The U.N.-created court for Sierra Leone, the Freetown-based tribunal that is trying former Liberian strongman Charles Taylor and nine other perpetrators of a disastrous civil war, will need about $33 million in voluntary contributions for its activities next year.

That’s a large bump for the purposely modest tribunal, but most of the expenses are related to the extraordinary measures for Mr. Taylor’s trial, which will be conducted in well-equipped and secure facilities in The Hague.

Mr. Taylor, already in detention in the Netherlands, is expected to go on trial in June.

Stephen Rapp, a former Iowa attorney general who serves as prosecutor for the Special Court for Sierra Leone, said the proceedings should last 12 to 18 months, not counting any appeals.

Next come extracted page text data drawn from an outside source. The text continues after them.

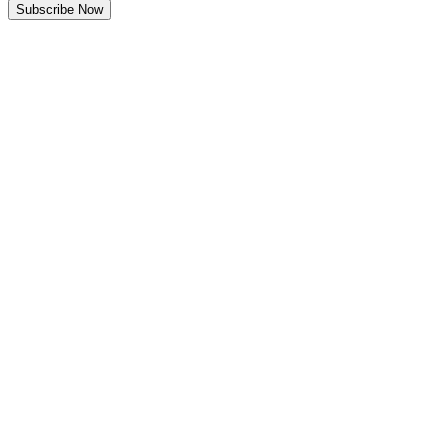
Subscribe Now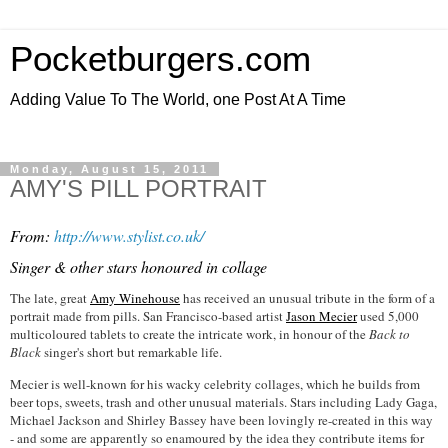
Pocketburgers.com
Adding Value To The World, one Post At A Time
Monday, August 15, 2011
AMY'S PILL PORTRAIT
From:
http://www.stylist.co.uk/
Singer & other stars honoured in collage
The late, great
Amy Winehouse
has received an unusual tribute in the form of a
portrait made from pills. San Francisco-based artist
Jason Mecier
used 5,000
multicoloured tablets to create the intricate work, in honour of the
Back to
Black
singer's short but remarkable life.
Mecier is well-known for his wacky celebrity collages, which he builds from
beer tops, sweets, trash and other unusual materials. Stars including Lady Gaga,
Michael Jackson and Shirley Bassey have been lovingly re-created in this way
- and some are apparently so enamoured by the idea they contribute items for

Mr. Rapp said the original 16-count indictment against Mr. Taylor had been whittled down to 11 core charges, including crimes against humanity and war crimes, for abetting the mutilation of civilians, rape, sexual slavery, forced marriage and the use of child soldiers.

In a nutshell, the prosecutor will argue that the former Liberian dictator worked with rebel commanders to destabilize and terrorize Sierra Leone in return for diamonds. Mr. Rapp expects to call up to 133 witnesses.

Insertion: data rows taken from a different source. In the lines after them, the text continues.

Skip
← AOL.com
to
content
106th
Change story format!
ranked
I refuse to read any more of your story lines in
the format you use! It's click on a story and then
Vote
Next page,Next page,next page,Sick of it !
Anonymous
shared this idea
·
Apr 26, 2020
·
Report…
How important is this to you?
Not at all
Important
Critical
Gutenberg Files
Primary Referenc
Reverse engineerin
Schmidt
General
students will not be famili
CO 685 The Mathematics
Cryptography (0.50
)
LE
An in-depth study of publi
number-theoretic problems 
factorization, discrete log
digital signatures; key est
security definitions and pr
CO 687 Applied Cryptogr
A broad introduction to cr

Travel logistics aside, Mr. Rapp said the most difficult thing about holding the trial in the Netherlands will be keeping the Sierra Leoneans abreast of developments.

The BBC World Service Trust has pledged to underwrite coverage by revolving teams of West African journalists, whose reports will be carried on local television and radio and in publications. The court, in the past, has carted televisions into remote areas and shown what amounts to videotaped highlights reels from the proceedings.

Bahel bail hearing

And, finally, a legal update from New York.

The U.S. District Court has denied bail to Sanjaya Bahel, a former U.N. procurement officer and post office manager who has been accused of steering U.N. contracts to companies from his native India. Mr. Bahel has pleaded not guilty, but a representative of the named companies has confessed to making real estate deals with him.

Prosecutors argued against bail on the grounds that Mr. Bahel had lost his legal status in the United States when he lost his job at the United Nations.

Mr. Bahel’s attorney, Richard Herman, had proposed a bail package of more than $550,000 and lamented that “the presumption of innocence is lost” when it was denied.